» PROVIDED INFORMATION:
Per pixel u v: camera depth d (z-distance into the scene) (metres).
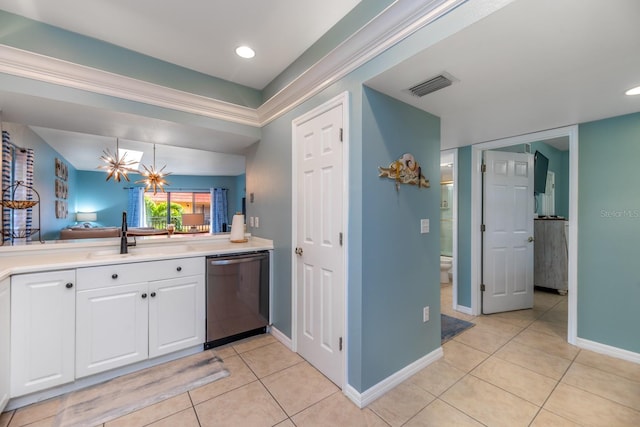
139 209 8.16
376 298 1.81
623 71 1.55
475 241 3.25
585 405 1.71
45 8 1.71
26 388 1.66
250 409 1.69
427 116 2.16
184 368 2.10
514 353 2.35
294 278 2.35
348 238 1.81
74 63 1.88
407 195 2.02
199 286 2.30
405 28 1.43
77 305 1.82
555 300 3.78
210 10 1.74
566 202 4.99
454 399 1.78
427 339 2.18
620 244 2.25
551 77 1.61
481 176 3.29
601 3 1.04
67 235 4.25
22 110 2.06
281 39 2.03
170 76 2.31
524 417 1.62
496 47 1.33
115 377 1.98
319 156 2.05
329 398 1.79
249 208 3.17
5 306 1.57
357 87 1.74
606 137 2.31
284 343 2.50
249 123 2.78
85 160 6.13
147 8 1.71
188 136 2.77
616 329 2.27
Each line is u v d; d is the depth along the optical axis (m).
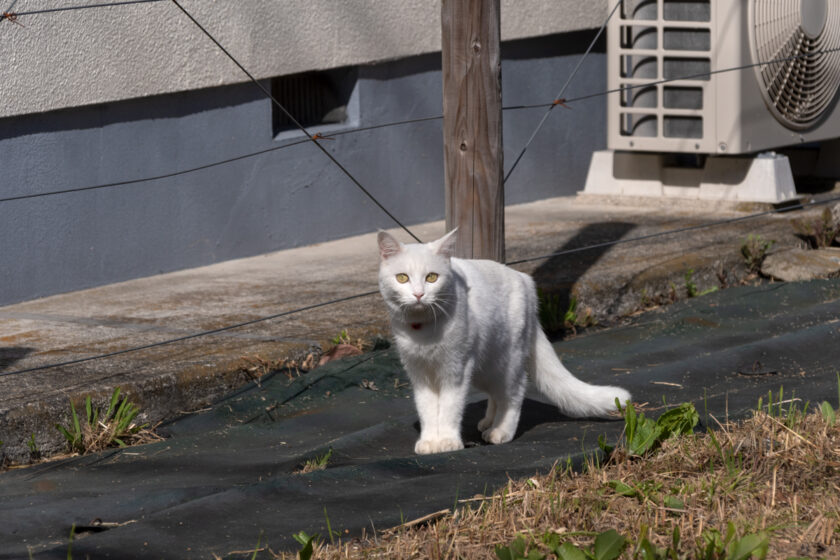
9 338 6.55
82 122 7.80
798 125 10.83
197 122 8.50
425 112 10.24
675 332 7.23
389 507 4.11
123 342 6.40
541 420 5.62
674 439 4.62
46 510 4.27
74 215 7.83
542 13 11.02
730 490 4.09
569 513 3.94
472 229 6.62
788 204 10.51
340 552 3.65
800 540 3.70
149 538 3.85
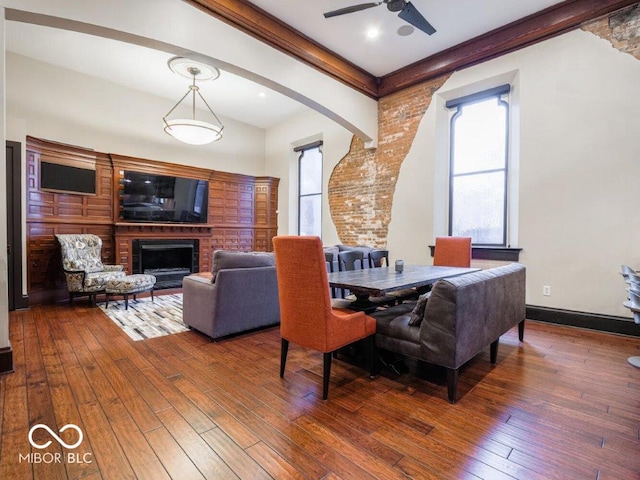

» TASK DESCRIPTION:
Write the records above out again exactly, with no pictures in your copy.

» SOLUTION TO THE PROBLEM:
Per pixel u v: camera depth d (z-distance into the scene) (metres).
139 209 8.16
376 298 1.81
623 71 1.55
475 241 3.25
585 405 1.71
45 8 1.71
26 388 1.66
250 409 1.69
427 116 2.16
184 368 2.10
514 353 2.35
294 278 2.35
348 238 1.81
74 63 1.88
407 195 2.02
199 286 2.30
405 28 1.43
77 305 1.82
555 300 3.78
210 10 1.74
566 202 4.99
454 399 1.78
427 339 2.18
620 244 2.25
551 77 1.61
481 176 3.29
601 3 1.04
67 235 4.25
22 110 2.06
281 39 2.03
170 76 2.31
524 417 1.62
496 47 1.33
115 377 1.98
319 156 2.05
329 398 1.79
249 208 3.17
5 306 1.57
357 87 1.74
606 137 2.31
284 343 2.50
249 123 2.78
85 160 6.13
147 8 1.71
188 136 2.77
616 329 2.27
Each line is u v d; d is the depth along the optical axis (m).
9 338 6.55
82 122 7.80
798 125 10.83
197 122 8.50
425 112 10.24
675 332 7.23
389 507 4.11
123 342 6.40
541 420 5.62
674 439 4.62
46 510 4.27
74 215 7.83
542 13 11.02
730 490 4.09
569 513 3.94
472 229 6.62
788 204 10.51
340 552 3.65
800 540 3.70
149 538 3.85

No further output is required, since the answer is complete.